*** Recorded information Section Begins ***
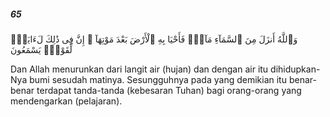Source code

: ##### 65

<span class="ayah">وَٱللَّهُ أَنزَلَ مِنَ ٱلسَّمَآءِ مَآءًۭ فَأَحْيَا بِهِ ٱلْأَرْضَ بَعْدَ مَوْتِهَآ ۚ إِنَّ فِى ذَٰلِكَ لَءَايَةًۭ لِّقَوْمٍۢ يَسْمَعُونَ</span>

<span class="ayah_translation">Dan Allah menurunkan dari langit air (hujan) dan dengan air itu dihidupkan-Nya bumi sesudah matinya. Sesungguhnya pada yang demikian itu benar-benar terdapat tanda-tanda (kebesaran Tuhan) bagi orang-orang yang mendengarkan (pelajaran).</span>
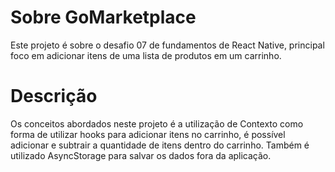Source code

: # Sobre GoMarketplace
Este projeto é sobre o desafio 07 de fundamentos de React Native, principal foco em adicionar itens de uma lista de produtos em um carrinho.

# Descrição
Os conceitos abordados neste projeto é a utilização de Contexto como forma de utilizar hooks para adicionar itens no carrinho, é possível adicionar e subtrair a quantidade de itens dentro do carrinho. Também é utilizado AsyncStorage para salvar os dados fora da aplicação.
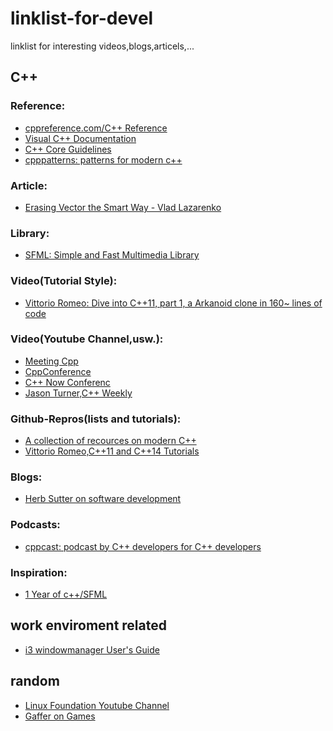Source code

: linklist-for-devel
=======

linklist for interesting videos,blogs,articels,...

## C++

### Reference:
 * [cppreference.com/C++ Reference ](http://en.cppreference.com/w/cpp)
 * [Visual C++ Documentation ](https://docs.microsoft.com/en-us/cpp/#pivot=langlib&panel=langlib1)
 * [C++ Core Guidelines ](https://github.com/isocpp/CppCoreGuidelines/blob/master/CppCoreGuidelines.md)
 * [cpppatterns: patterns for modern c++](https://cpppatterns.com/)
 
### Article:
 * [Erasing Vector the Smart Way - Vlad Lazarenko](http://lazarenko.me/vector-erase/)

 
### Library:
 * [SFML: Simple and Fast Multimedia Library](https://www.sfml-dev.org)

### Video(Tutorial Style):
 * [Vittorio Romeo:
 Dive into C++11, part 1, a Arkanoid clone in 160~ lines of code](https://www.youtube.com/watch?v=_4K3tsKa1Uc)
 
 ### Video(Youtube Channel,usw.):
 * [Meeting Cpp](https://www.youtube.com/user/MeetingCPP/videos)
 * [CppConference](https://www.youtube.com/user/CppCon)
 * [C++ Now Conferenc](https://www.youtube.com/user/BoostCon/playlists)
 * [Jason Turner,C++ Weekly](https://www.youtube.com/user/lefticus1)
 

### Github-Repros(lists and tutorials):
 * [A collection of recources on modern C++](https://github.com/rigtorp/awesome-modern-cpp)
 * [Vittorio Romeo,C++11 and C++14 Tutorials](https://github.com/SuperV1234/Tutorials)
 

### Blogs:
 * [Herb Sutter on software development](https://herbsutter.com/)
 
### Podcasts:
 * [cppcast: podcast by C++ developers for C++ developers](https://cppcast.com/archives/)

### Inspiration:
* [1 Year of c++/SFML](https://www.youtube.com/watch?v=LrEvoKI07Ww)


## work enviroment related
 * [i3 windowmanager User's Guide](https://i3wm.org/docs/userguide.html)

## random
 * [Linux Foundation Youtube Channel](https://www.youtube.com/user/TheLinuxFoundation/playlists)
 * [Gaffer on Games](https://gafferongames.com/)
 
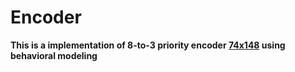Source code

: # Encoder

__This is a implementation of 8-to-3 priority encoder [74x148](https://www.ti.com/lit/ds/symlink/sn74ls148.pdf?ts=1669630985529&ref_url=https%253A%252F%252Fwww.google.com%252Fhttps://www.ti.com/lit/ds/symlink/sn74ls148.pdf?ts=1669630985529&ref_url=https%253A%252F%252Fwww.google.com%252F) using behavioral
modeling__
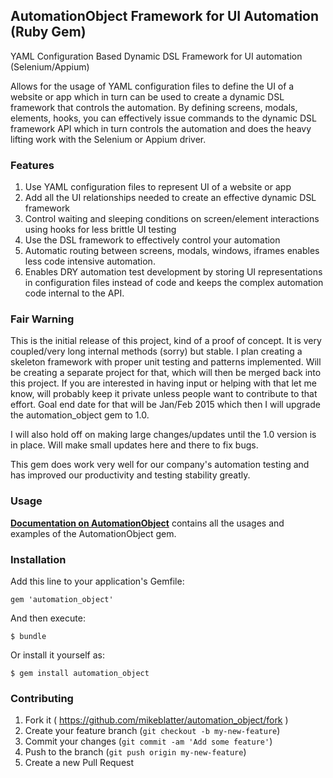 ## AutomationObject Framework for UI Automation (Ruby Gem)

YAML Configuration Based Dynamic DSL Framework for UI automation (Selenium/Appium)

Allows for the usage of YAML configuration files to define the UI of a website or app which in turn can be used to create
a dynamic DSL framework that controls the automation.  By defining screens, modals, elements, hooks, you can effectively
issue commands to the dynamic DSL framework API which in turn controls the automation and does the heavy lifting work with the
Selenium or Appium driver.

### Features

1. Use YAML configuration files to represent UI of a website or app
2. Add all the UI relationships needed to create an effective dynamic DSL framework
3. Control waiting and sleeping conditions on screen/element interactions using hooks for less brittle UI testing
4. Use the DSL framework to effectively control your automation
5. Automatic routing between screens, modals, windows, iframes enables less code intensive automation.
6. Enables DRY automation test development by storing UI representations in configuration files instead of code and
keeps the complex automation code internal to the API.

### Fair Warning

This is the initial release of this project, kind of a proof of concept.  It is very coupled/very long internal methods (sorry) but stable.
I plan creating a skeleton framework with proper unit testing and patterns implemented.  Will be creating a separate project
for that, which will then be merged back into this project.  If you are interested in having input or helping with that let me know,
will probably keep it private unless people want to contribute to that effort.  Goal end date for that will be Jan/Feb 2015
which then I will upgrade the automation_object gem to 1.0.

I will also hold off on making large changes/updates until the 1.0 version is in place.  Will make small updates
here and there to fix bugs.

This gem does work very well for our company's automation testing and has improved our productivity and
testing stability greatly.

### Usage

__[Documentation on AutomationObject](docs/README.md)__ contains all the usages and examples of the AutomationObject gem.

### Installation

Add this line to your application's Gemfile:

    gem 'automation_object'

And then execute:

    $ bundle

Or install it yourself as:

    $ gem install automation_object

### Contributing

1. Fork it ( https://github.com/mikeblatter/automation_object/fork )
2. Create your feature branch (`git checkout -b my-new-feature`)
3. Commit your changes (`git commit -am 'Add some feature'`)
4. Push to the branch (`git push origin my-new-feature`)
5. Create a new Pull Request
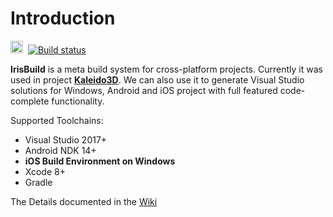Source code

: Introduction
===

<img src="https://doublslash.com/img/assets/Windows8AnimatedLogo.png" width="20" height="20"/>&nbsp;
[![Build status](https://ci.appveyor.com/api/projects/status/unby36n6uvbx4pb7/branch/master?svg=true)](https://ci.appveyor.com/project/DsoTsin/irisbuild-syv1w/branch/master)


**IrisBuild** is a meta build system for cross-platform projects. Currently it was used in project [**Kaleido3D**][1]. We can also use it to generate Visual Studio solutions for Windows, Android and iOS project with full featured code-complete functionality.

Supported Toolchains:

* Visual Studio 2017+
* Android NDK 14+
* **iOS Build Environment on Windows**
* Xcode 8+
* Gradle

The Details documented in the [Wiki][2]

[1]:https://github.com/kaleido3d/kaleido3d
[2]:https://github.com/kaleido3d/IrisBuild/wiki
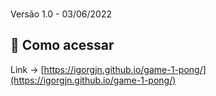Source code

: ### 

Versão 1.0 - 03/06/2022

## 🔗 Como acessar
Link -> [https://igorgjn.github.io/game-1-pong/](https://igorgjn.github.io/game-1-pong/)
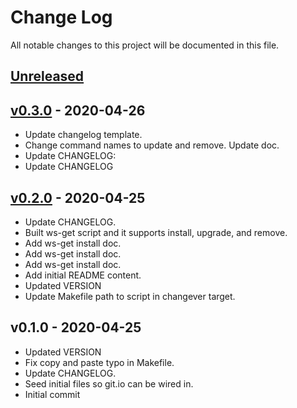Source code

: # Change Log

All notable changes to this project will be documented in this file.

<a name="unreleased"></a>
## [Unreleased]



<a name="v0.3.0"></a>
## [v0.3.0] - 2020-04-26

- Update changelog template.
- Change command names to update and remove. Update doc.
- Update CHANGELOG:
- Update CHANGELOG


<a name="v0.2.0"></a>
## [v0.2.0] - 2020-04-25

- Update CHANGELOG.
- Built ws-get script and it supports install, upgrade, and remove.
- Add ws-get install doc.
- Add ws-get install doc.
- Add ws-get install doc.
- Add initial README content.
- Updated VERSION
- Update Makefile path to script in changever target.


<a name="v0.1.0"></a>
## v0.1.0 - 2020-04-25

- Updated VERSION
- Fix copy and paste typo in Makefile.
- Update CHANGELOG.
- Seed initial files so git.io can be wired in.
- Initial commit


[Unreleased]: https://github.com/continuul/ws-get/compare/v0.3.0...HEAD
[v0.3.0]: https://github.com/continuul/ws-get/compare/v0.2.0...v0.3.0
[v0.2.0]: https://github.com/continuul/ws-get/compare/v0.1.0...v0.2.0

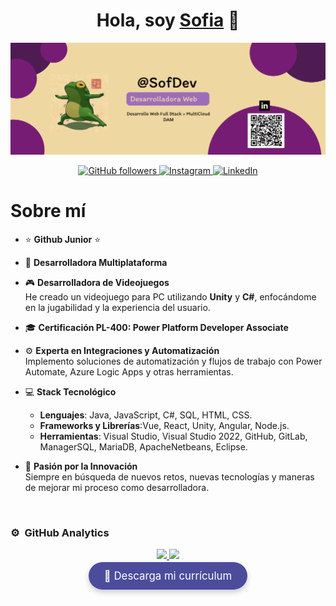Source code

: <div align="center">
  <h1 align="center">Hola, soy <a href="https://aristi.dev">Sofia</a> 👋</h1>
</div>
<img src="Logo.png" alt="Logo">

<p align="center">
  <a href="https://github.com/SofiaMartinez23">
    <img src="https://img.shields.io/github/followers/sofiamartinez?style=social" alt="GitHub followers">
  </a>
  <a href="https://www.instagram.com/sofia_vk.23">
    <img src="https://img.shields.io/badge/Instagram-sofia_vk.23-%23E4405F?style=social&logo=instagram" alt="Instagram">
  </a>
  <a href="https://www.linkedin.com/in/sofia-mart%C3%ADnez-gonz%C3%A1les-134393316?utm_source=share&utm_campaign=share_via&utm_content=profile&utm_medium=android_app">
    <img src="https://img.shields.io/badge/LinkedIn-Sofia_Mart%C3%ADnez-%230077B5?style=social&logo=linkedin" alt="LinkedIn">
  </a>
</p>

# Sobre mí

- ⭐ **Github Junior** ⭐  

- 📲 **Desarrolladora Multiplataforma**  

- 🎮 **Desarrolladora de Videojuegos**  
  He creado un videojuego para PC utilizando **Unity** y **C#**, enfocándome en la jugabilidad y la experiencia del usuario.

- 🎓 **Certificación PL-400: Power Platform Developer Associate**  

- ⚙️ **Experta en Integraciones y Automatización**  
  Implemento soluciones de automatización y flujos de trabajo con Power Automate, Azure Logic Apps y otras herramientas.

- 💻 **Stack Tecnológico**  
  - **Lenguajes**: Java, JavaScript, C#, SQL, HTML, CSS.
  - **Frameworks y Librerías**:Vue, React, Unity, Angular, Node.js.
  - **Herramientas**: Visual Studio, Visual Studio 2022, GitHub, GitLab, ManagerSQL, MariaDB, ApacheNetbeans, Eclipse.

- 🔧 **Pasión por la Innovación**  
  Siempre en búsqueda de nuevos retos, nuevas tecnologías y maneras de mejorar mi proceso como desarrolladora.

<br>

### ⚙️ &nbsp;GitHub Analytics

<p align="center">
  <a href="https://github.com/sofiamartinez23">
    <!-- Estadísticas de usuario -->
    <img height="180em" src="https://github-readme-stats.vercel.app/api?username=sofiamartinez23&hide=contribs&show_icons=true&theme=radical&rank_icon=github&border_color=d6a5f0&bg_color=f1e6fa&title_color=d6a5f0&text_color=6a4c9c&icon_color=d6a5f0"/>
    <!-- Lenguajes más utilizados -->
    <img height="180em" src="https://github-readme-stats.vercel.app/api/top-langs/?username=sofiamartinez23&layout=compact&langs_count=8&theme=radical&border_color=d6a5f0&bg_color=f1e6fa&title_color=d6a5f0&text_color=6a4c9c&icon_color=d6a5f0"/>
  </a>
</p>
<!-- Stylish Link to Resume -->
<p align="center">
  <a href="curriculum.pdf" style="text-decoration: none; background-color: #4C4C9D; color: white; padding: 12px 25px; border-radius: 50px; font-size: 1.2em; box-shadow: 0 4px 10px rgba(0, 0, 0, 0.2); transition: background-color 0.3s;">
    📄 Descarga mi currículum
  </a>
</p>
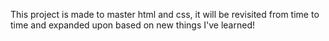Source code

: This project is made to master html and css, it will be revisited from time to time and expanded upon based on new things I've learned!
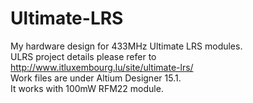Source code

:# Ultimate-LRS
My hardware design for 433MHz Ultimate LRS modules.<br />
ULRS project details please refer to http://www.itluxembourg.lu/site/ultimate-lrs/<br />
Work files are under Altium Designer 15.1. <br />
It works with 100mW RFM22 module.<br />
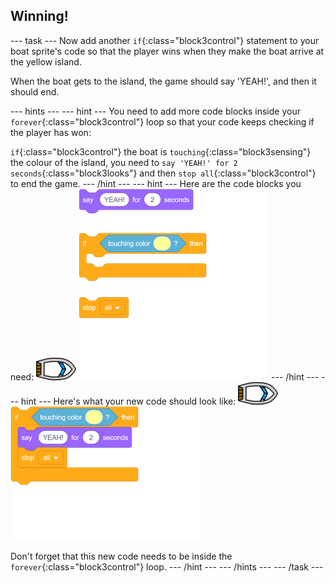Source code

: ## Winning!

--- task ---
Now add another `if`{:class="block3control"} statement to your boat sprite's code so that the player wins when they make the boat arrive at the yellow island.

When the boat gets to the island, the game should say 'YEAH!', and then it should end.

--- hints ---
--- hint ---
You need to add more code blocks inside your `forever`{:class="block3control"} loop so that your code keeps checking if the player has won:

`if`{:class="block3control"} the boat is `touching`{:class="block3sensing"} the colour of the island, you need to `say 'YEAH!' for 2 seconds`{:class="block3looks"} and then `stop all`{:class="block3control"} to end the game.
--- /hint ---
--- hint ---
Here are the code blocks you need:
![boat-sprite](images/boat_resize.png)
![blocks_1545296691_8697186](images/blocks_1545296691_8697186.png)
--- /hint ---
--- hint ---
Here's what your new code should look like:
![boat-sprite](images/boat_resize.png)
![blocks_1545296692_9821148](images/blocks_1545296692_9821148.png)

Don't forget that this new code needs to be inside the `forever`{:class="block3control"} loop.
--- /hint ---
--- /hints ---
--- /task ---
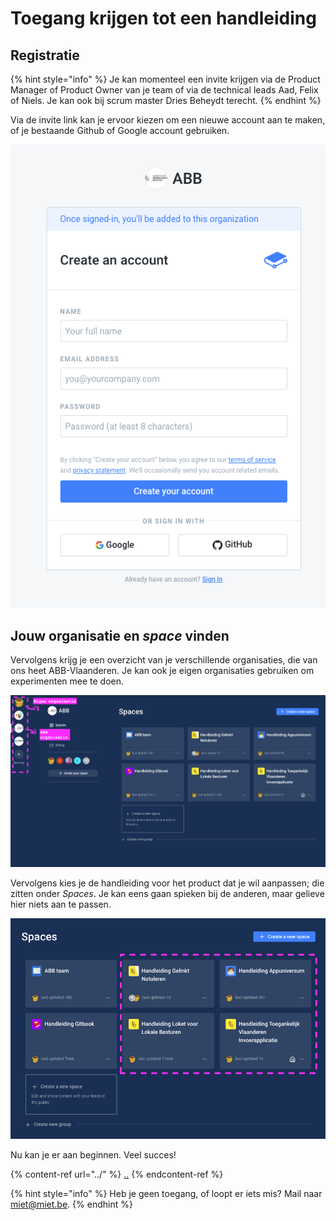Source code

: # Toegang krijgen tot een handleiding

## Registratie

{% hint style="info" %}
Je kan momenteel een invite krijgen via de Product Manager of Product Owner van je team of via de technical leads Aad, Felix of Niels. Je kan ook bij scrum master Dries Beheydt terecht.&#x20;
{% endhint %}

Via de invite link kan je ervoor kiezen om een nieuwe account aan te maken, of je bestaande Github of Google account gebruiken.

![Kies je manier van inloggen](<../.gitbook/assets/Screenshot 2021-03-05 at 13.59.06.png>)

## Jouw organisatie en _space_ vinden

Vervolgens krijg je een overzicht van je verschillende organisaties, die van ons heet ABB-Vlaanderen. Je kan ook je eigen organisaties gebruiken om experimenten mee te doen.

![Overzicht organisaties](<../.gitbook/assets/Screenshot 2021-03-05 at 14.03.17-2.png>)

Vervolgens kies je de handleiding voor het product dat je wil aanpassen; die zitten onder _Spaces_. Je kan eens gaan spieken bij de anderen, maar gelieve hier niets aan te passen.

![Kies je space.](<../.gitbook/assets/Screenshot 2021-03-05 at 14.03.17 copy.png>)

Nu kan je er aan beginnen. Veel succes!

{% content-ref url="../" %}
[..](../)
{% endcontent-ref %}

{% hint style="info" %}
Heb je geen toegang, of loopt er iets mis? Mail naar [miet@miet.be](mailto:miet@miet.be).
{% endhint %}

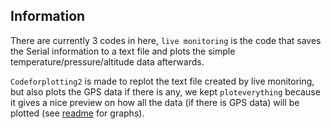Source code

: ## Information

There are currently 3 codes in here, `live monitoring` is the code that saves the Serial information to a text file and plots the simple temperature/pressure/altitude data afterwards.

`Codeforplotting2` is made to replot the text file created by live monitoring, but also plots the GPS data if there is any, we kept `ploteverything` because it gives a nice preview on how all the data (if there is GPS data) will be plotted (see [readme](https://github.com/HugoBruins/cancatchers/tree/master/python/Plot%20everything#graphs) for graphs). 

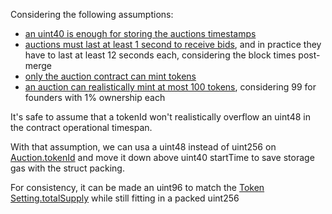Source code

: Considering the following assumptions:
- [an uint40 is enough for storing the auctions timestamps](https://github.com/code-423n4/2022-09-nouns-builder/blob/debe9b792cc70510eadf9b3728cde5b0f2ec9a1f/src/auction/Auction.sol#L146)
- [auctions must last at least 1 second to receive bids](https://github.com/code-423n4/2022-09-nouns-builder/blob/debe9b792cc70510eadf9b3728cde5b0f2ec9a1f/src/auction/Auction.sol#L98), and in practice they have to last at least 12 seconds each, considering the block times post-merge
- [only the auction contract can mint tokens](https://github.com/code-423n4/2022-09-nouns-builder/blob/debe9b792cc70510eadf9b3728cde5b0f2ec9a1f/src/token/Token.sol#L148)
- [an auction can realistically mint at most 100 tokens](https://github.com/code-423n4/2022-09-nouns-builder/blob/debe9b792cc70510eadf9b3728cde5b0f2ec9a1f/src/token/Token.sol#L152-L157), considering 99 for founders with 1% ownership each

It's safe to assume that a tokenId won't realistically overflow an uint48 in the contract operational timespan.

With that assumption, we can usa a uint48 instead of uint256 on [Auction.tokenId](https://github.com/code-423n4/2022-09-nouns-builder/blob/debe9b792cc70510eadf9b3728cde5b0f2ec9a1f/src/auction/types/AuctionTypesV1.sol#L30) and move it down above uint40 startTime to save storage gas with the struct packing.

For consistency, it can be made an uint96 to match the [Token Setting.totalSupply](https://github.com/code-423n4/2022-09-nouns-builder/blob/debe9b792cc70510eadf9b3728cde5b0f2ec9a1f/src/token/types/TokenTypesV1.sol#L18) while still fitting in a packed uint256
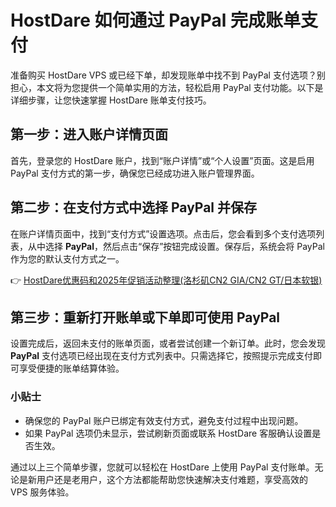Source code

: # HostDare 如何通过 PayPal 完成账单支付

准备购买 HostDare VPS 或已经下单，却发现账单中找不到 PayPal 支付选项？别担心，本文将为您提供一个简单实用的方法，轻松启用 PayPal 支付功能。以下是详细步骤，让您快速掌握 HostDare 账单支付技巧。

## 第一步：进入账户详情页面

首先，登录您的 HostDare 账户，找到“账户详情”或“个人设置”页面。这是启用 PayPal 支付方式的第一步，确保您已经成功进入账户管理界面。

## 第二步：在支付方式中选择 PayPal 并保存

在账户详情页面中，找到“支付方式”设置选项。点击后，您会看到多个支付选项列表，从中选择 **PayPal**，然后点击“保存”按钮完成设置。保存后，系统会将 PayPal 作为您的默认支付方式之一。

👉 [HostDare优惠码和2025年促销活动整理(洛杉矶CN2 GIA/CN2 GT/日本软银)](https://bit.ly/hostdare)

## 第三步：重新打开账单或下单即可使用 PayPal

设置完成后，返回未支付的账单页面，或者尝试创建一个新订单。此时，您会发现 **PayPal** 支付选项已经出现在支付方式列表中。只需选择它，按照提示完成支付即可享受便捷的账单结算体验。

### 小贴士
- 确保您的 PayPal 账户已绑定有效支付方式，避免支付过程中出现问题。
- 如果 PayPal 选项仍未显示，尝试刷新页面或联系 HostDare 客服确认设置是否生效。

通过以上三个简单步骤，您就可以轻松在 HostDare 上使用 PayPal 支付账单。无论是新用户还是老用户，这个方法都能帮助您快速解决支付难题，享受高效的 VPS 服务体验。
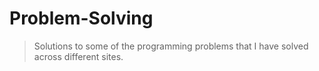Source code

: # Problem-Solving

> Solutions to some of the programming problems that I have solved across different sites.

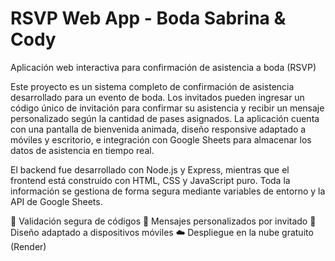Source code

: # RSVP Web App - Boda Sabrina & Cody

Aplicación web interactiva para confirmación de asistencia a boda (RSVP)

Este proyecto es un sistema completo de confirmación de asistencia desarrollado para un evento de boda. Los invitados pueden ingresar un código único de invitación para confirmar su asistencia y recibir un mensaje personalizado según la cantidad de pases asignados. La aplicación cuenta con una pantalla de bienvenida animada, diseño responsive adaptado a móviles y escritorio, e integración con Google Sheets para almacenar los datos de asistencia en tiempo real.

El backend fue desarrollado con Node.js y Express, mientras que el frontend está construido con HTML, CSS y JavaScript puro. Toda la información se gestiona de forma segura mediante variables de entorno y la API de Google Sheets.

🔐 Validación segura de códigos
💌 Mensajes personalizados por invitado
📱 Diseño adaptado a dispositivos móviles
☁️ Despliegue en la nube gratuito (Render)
*** Recorded information Section Ends ***
**Exercise:** When the line with "YAML Configuration Based" is reached in the data above, begin copying, and stop after the line with "which then I"; copy each line exactly, both ends included.

**Finished exercise:**
YAML Configuration Based Dynamic DSL Framework for UI automation (Selenium/Appium)

Allows for the usage of YAML configuration files to define the UI of a website or app which in turn can be used to create
a dynamic DSL framework that controls the automation.  By defining screens, modals, elements, hooks, you can effectively
issue commands to the dynamic DSL framework API which in turn controls the automation and does the heavy lifting work with the
Selenium or Appium driver.

### Features

1. Use YAML configuration files to represent UI of a website or app
2. Add all the UI relationships needed to create an effective dynamic DSL framework
3. Control waiting and sleeping conditions on screen/element interactions using hooks for less brittle UI testing
4. Use the DSL framework to effectively control your automation
5. Automatic routing between screens, modals, windows, iframes enables less code intensive automation.
6. Enables DRY automation test development by storing UI representations in configuration files instead of code and
keeps the complex automation code internal to the API.

### Fair Warning

This is the initial release of this project, kind of a proof of concept.  It is very coupled/very long internal methods (sorry) but stable.
I plan creating a skeleton framework with proper unit testing and patterns implemented.  Will be creating a separate project
for that, which will then be merged back into this project.  If you are interested in having input or helping with that let me know,
will probably keep it private unless people want to contribute to that effort.  Goal end date for that will be Jan/Feb 2015
which then I will upgrade the automation_object gem to 1.0.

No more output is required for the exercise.